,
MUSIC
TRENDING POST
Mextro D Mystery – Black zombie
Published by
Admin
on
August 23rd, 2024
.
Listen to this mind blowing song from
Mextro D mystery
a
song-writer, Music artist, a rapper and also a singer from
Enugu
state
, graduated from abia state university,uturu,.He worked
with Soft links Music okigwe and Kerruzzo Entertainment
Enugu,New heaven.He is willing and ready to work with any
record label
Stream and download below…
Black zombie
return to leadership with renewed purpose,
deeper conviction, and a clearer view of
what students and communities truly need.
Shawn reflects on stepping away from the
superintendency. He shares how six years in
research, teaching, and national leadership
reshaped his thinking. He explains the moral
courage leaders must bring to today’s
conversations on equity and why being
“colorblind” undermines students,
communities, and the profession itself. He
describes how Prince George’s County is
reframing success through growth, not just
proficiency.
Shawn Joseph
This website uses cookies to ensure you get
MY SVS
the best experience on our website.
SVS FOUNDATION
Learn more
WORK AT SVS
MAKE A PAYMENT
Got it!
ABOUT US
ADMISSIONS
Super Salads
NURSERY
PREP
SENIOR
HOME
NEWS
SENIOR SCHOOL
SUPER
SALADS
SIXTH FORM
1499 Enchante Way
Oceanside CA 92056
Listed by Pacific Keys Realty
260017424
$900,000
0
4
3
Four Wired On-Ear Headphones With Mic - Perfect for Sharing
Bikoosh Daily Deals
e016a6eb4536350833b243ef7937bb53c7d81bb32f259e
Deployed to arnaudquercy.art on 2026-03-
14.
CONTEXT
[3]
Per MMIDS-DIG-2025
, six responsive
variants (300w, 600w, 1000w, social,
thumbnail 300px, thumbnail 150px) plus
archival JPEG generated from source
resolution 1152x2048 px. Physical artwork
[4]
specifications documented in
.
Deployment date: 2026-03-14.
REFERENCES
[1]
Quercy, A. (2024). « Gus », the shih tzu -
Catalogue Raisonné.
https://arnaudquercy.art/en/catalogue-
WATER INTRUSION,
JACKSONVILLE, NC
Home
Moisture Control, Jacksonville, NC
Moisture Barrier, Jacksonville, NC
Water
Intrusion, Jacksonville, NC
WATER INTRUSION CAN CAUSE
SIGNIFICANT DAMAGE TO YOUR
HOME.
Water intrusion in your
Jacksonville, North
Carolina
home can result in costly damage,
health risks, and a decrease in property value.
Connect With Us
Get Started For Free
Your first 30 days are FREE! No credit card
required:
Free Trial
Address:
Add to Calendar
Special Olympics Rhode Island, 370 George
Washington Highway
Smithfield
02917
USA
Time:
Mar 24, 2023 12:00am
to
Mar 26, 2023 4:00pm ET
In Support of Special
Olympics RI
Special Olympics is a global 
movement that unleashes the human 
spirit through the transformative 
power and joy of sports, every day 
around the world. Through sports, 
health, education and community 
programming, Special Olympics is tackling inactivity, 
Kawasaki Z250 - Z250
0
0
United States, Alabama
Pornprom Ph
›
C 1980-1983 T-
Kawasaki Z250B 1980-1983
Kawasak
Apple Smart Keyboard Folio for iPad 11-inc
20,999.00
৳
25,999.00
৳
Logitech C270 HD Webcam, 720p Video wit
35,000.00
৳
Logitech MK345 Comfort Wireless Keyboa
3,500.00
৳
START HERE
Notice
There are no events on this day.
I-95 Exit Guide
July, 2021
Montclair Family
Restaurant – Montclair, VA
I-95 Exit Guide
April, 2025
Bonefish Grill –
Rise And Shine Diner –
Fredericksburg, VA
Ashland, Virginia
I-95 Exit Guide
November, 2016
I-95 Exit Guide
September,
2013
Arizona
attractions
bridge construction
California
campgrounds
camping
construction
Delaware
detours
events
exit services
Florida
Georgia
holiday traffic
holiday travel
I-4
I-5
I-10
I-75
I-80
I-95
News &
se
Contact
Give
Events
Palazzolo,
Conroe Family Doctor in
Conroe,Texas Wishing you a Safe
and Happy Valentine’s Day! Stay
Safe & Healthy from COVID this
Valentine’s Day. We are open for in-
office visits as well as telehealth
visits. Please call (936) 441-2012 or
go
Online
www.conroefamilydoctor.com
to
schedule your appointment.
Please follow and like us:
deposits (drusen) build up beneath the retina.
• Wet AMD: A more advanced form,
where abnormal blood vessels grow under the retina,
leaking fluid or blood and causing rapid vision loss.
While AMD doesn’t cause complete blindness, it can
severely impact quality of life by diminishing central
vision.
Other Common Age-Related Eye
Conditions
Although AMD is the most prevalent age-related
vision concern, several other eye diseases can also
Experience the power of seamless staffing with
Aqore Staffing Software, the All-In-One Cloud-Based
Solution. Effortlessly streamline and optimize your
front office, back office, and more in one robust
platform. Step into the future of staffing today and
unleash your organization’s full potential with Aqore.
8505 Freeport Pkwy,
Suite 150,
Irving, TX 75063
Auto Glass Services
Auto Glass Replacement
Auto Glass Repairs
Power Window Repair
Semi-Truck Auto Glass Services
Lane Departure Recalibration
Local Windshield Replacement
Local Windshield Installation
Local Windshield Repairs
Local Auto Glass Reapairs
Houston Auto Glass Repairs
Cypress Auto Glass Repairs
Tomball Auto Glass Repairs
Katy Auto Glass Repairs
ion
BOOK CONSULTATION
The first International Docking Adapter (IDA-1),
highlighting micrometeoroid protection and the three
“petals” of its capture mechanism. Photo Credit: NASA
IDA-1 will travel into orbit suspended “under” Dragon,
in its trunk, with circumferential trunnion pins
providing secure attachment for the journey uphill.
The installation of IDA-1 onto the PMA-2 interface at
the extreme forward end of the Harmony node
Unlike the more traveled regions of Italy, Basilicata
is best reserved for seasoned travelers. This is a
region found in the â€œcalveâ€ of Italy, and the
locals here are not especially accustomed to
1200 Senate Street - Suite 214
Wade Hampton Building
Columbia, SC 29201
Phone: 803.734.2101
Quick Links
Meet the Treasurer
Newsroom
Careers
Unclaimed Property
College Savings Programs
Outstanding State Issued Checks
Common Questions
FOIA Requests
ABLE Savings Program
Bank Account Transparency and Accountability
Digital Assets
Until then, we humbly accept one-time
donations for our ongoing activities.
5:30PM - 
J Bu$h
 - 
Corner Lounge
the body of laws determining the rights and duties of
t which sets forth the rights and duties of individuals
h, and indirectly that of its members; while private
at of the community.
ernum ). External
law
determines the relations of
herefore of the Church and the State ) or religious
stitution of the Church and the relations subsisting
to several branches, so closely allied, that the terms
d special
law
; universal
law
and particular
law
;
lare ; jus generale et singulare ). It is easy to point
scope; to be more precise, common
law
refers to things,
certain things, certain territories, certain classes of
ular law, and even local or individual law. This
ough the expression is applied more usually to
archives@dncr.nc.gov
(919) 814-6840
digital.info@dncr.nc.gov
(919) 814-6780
--------------------------------
Written task:
Pick each line holding "communities" out of the entries above and return it.

Completed exercise:
what students and communities truly need.
communities, and the profession itself. He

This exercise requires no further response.